Nos casamos a finales de julio de 1949. Ese día hacía muchísimo calor y todos los hombres sudaban la gota gorda en los trajes que habían sacado de sus armarios para la ocasión. La iglesia del pueblo había sido decorada con esmero. Mi madre se mantenía firme frente al altar de la iglesia y me sostenía la mano, nerviosa como el día en que ella misma se casara en la intimidad de aquella parroquia que veía crecer a todas las generaciones del pueblo, una tras otra, antes de unirse ante Dios. Mathilde estaba frente a mí. A pesar del velo blanco que le cubría todo el rostro, no detecté en ella rastro alguno de angustia, solo la serenidad profunda de hacer lo correcto, la certeza de partir al galope sobre el caballo adecuado.

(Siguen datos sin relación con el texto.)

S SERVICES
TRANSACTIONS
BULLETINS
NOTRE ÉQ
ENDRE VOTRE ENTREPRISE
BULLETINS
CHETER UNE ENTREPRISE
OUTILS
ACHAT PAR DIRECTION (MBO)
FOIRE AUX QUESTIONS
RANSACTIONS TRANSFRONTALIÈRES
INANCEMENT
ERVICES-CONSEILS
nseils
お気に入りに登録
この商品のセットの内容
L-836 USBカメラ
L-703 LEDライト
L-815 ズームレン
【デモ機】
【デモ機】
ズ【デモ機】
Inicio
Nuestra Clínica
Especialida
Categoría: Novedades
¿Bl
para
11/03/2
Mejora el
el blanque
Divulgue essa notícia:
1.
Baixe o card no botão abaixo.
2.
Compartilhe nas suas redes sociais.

—¿Aceptas a este hombre como tu legítimo esposo, en lo bueno y en lo malo, hasta que la muerte os separe?

—Sí, acepto.

—¿Aceptas a esta mujer como tu legítima esposa, en lo bueno y en lo malo, hasta que la muerte os separe?

—Sí, acepto.

Se leyeron algunas plegarias y se entonaron algunos cánticos cuidadosamente seleccionados por mi madre. Desde ese momento, nos convertimos en marido y mujer ante la Iglesia y ante nuestras familias. Después, en el ayuntamiento, fue el turno del padre de Mathilde de unirnos para siempre. Esta vez administrativamente, bajo los arcanos del Estado y la hermosa Marianne, que exhibía alto y fuerte los colores de nuestra nación. A partir de ese momento, estalló la fiesta en el pueblo, una de esas fiestas de la que solo son capaces los bretones y en las que las especialidades locales invaden los platos y la sidra corre a raudales.

La música y las danzas tradicionales también encontraron su sitio; las mujeres giraban al ritmo de la nostalgia de los años pasados. Tomé a Mathilde por la cintura y bailamos ante todos los invitados, girando sobre nosotros mismos como niños en la intimidad de su escondite secreto al fondo del jardín, desafiando al árbol del futuro con sus ramas volubles y crueles. Sonreíamos a esa nueva vida de la que no sabíamos nada, pero que se anunciaba radiante, sin escollos. La juventud tiene virtudes que el tiempo difuminaba pacientemente, sin previo aviso.

Esa noche bailamos con gran estruendo, sin pensar en el mañana, hasta que nuestras piernas no pudieron más y se pararon de repente y, entonces, nos desplomamos en el suelo por el agotamiento, encantados, llenos de amor. Nos besamos largamente bajo los manzanos de mi infancia. Por fin nos desnudamos, como dos amantes nerviosos por descubrirse, por conocer el placer sexual, ese deseo que ardía en el fondo de nuestras almas de niños, impacientes por convertirnos en adultos. Penetré a Mathilde por primera vez, con precaución infinita. En su rostro se veía una confianza absoluta en mis gestos. Se rió ahogadamente de placer bajo mis sacudidas. El cielo estaba despejado, sin nubes. La luna mostraba su creciente sonrisa en el cielo creado por el cosmos. Las estrellas no son soles que explotan, como dicen los hombres de ciencia que necesitan una explicación para todo. Son las reliquias de un amor pasado, extinto, que sigue viviendo ahí arriba. Siguen brillando para recordarnos que, a pesar de nuestra falta de fe, la única cosa que importa en este miserable mundo es el amor, eterno, salvador, resplandeciente.